Sexual Harassment FAQs

What is sexual harassment?

Sexual harassment could be defined as unwelcome behavior in a workplace or professional environment, involving comments/gestures of a sexual or obscene nature. Sexual harassment can take many forms, so the definition is broad and open to interpretation.


How bad does the sexual harassment have to be to win my case?

Every case is different, and no particular outcome can ever be guaranteed. That being said, our firm has been successful in settling cases with varying degrees of sexual harassment.


What if it's just my word against the harasser's? Can I still win a sexual harassment case?

Once again, outcomes are not guaranteed, but it is possible to win a sexual harassment case of this nature. Having the harassment documented in some form of writing (text messages, emails, etc.) or corroborated by a witness is typically helpful to the strength of the case, but it is not always required.


Does the sexual harassment have to be directed at me?

Technically, no. A sexual harassment case could be based on having to endure a work environment where the “culture” may include disparaging comments towards women, having to listen to or being pressured to participate in lewd conversations, or being shown sexually explicit material. For example, a woman working in an office with predominantly male co-workers often hears them make graphic sexual comments about women (other co-workers, celebrities, clients, etc).Scenarios such as these could be argued to create an uncomfortable work environment, through sexually based means.


Does the harasser have to be the opposite sex as me for it to be considered sexual harassment?

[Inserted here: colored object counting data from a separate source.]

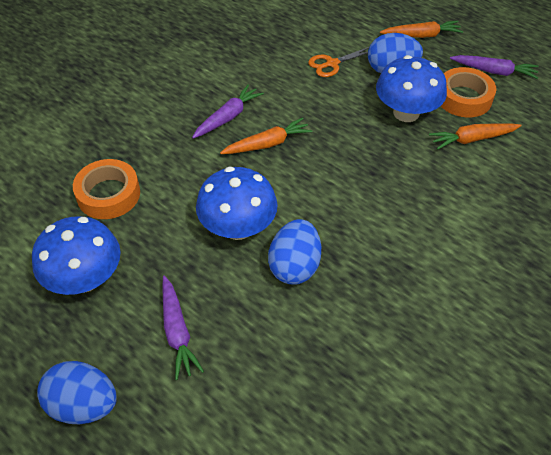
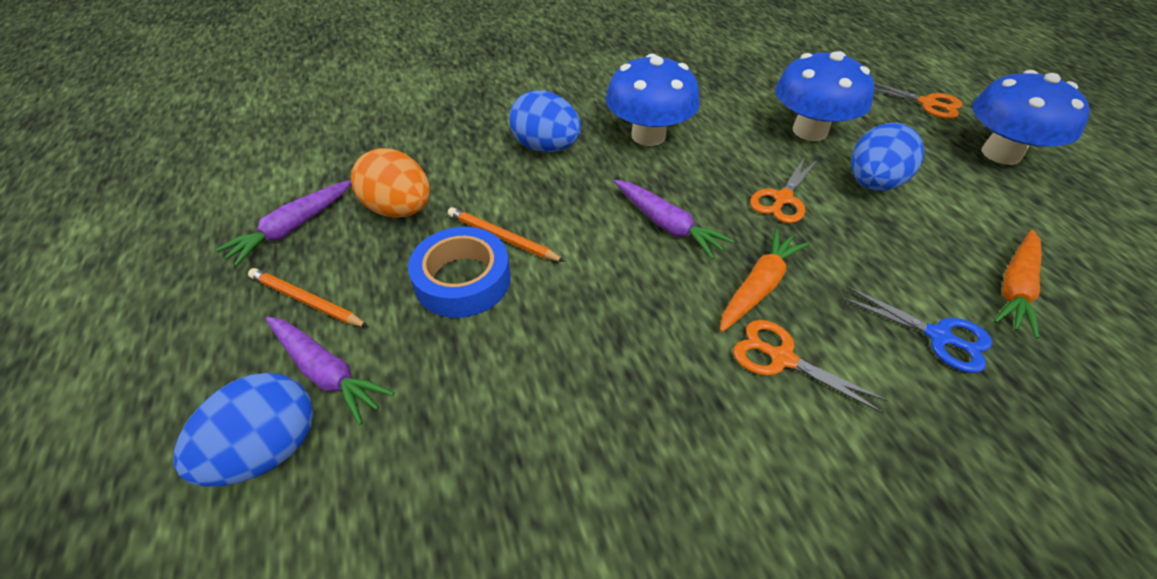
blue scissors: none = 0 -> [841,286,992,373] = 1
blue tape: none = 0 -> [408,227,511,318] = 1
orange carrot: [220,117,312,154] [380,20,463,38] [429,123,522,150] = 3 -> [720,229,809,332] [994,230,1042,339] = 2
orange egg: none = 0 -> [351,148,430,218] = 1
orange pencil: none = 0 -> [248,268,368,327] [448,207,565,262] = 2
orange scissors: [308,47,369,77] = 1 -> [733,320,888,414] [750,157,817,223] [874,83,963,119] = 3
orange tape: [73,159,140,219] [441,67,496,117] = 2 -> none = 0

No, the harasser does not have to be the opposite sex as you. Additionally, sexual harassment does not necessarily have to seek or allude to a sexual relationship with the target. For example, a straight male can sexually harass another straight male by repeatedly inquiring about their sexual experiences.


Does there need to be actual touching for the conduct to be considered sexual harassment?

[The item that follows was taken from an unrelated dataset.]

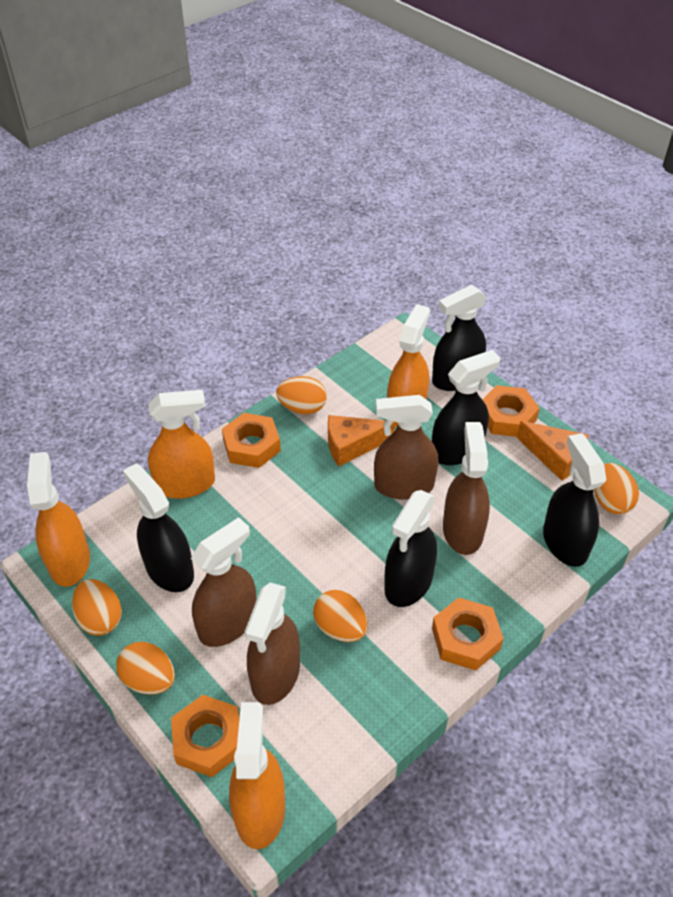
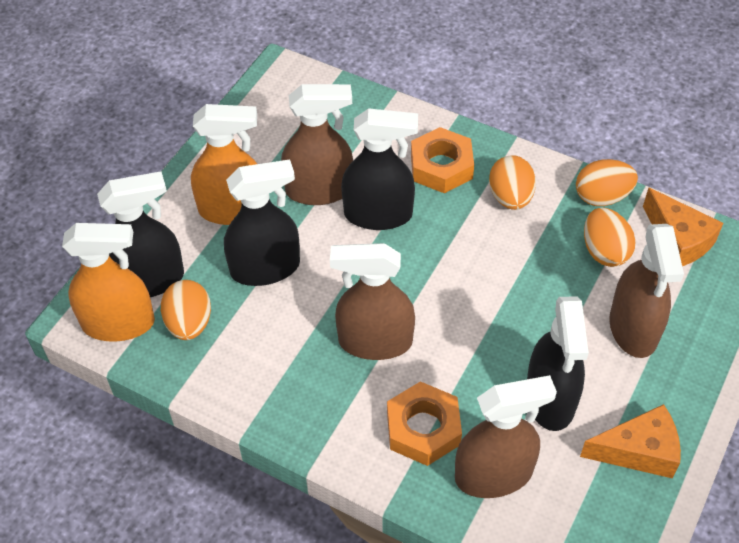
black spray bottle: [123,464,194,592] [384,490,437,607] [432,285,487,391] [432,350,500,465] [543,433,606,567] = 5 -> [97,171,184,297] [224,160,300,286] [341,108,418,230] [527,296,589,431] = 4
orange egg: [72,579,122,636] [116,642,175,694] [276,376,327,414] [313,590,368,642] [594,463,639,514] = 5 -> [161,280,211,340] [489,155,536,210] [576,159,638,206] [584,208,635,267] = 4
orange nut: [171,695,240,777] [222,413,281,468] [432,597,504,671] [482,385,540,437] = 4 -> [387,381,462,466] [411,127,474,193] = 2
orange spray bottle: [27,452,90,587] [148,390,215,499] [229,702,285,849] [387,304,430,427] = 4 -> [62,223,155,342] [191,104,257,225] = 2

No, physical contact does not have to take place for sexual harassment to have occurred. Sexual harassment can also take the form of inappropriate comments, leering, or making lewd gestures to name a few examples.


Should I be worried that if I report the sexual harassment, I will be fired?

While it cannot be guaranteed that you will not experience retaliation or termination for reporting the behavior, it is illegal for a company to do either. In a perfect world, neither would take place, but that is how lawsuits occur. If you do experience one or both, you would want to contact our law office to discuss the situation immediately.


How can I protect my rights if I have been sexually harassed?

The first step you would want to take is bringing the matter to the attention of management (in writing, preferably). This gives the employers the opportunity to remedy the matter, and if they fail to do so, you can proceed with legal action. Additionally, it is important to document dates and times of incidents for your own records, or save any written communications regarding the situation.


I want to stand up for myself, but will I have to go to trial?

Our firm makes every effort to resolve a legal matter before filing a complaint in court, or taking it to trial. Sometimes, trial is required in order to obtain the justice you deserve. If this is the case, your legal team will be there to guide you through the process and make sure you are comfortable with all proceedings.